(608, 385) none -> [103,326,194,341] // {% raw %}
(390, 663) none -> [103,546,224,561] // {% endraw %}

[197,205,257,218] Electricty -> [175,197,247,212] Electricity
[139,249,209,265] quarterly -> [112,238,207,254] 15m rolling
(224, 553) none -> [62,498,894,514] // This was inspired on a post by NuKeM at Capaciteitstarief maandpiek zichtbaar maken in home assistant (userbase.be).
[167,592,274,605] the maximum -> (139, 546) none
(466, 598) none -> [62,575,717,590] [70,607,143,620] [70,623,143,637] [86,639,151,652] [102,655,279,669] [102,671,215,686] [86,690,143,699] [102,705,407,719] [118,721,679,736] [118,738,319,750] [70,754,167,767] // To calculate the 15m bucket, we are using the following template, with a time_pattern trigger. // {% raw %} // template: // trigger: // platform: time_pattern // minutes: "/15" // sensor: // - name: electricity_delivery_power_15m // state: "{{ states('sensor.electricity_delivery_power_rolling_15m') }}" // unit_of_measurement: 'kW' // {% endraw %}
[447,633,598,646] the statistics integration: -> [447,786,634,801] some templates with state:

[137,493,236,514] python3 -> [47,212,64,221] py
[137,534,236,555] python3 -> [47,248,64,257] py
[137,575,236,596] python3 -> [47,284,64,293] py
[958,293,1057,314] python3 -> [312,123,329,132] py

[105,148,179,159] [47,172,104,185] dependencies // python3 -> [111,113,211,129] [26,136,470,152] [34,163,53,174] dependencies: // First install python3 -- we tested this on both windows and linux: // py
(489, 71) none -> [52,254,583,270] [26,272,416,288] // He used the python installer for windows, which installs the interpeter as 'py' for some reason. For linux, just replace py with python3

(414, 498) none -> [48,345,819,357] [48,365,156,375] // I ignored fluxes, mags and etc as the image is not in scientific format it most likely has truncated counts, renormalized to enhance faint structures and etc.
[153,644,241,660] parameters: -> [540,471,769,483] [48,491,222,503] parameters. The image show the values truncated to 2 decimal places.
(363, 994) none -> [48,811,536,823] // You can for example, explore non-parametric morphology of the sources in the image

------------------------

**Problem requirements**
Nothing should be returned except the lines from the first line of the data above through the line with "[139,249,209,265] quarterly ->", each one exact.

**Expected answer**
(608, 385) none -> [103,326,194,341] // {% raw %}
(390, 663) none -> [103,546,224,561] // {% endraw %}

[197,205,257,218] Electricty -> [175,197,247,212] Electricity
[139,249,209,265] quarterly -> [112,238,207,254] 15m rolling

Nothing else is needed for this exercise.